Снова смешки. Ого, похоже, что хотя бы болтать мне удаётся.
— Буду говорить откровенно. Я не намерен стоять с кнутом и всё время подгонять вас. С этой частью работы прекрасно справляется сержант Руис. Я был бы всего лишь его бледной тенью. И вообще, это не мой стиль. Не знаю, каким будет командный стиль каждого из вас, но хотелось бы, чтобы вы постарались сбить своих товарищей в крепкую упряжку и помочь им благополучно прожить предстоящие три месяца. Я нисколько не намерен держаться за свою новую должность, но, похоже, меня действительно тревожит, сможет ли каждый новобранец из нашего взвода получить все необходимые навыки и знания, чтобы выжить потом. То домашнее кино, которое показал нам Руис, произвело на меня впечатление. Надеюсь, на вас тоже.
— Господи! Ещё какое, — отозвался Терри. — Они разделали этого беднягу, как баранью тушу.
— Жаль, что нам не показали его до того, как мы пришли подписывать контракт, — вставила Анжела. — Возможно, я предпочла бы остаться на Земле и спокойно стареть.

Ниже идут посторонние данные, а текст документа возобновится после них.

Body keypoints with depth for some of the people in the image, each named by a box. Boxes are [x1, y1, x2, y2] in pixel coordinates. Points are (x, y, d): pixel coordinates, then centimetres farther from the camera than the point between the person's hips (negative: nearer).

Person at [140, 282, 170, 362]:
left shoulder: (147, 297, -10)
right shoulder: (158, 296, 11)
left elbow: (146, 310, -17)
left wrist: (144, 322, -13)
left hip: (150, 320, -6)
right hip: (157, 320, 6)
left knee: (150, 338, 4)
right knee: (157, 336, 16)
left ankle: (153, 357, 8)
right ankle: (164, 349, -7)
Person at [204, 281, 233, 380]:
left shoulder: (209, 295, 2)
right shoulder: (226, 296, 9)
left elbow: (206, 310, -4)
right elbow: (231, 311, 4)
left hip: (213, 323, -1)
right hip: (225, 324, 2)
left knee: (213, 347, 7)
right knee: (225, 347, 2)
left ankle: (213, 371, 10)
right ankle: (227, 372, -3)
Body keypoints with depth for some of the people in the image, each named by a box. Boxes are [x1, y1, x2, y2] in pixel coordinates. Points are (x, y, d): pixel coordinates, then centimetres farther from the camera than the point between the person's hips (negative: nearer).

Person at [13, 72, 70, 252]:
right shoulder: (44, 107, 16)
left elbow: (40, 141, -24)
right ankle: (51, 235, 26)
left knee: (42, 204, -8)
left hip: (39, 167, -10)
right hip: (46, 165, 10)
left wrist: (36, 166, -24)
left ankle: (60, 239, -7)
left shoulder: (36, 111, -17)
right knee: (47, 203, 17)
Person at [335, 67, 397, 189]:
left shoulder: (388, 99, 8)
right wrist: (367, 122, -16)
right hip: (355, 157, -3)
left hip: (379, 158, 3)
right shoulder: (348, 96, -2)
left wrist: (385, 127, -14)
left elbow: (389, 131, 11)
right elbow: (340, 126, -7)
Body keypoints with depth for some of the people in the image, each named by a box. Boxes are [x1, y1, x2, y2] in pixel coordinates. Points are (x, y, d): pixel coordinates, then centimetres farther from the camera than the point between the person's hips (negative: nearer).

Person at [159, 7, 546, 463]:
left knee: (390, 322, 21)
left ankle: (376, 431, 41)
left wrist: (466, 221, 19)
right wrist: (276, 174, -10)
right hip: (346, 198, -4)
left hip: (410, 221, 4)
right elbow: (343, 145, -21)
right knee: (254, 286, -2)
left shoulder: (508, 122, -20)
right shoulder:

— Война, — философски заметил Марк. — Всякое случается.
— Давайте постараемся позаботиться о том, чтобы наши товарищи сумели выкручиваться из таких вот историй, — сказал я. — Идём дальше. Я разделил взвод на шесть отделений по десять человек. Я командую отделением А. Вы, Анжела, — В, Терри — С, Марк — D, Сара — Ей Мартин — F. Я даю вам право знакомиться с личными делами своих солдат при помощи ваших МозгоДрузей. Назначьте себе по заместителю и сообщите мне все подробности сегодня во время ленча. Вы с заместителями должны поддерживать дисциплину и обеспечивать хороший ход обучения. Что же касается меня, то я выбрал каждого из вас в надежде, что, имея вас во главе отделений, смогу сам ничего не делать.
— Не считая командования собственным отделением, — уточнил Мартин.
— Для этого он назначил меня, — сообщил Алан.
— Давайте встречаться каждый день за ленчем, — предложил я. — Завтракать и обедать будем со своими отделениями. Если вы обнаружите что-то, требующее моего вмешательства, обязательно сразу же связывайтесь со мной. Но я всё же рассчитываю, что вы постараетесь решать своими силами максимальное число проблем. Я уже сказал, что не намерен изображать из себя надсмотрщика с кнутом, но, так или иначе, именно меня назначили старшим в нашем взводе, и я буду требовать выполнения моих приказов. Если я почувствую, что вы не справляетесь, то прежде всего скажу об этом вам самим. Но если это не поможет, то буду вынужден вас заменить. Я обещаю, что в моём отношении к вам не будет ничего личного. Мне всего лишь нужно, чтобы все мы полностью прошли подготовку, которая поможет нам выжить на войне. Вы согласны со мной?
Все закивали.
— Вот и прекрасно. — Я поднял кружку. — Тогда давайте выпьем за шестьдесят третий учебный взвод. За то, чтобы он без потерь прошёл через всё, что ему предстоит.
Мы почти беззвучно сдвинули кружки и перешли к еде и разговорам на другие темы.
«Жизнь, похоже, налаживается», — подумал я.
Потребовалось совсем немного времени, чтобы убедиться, как сильно я заблуждался.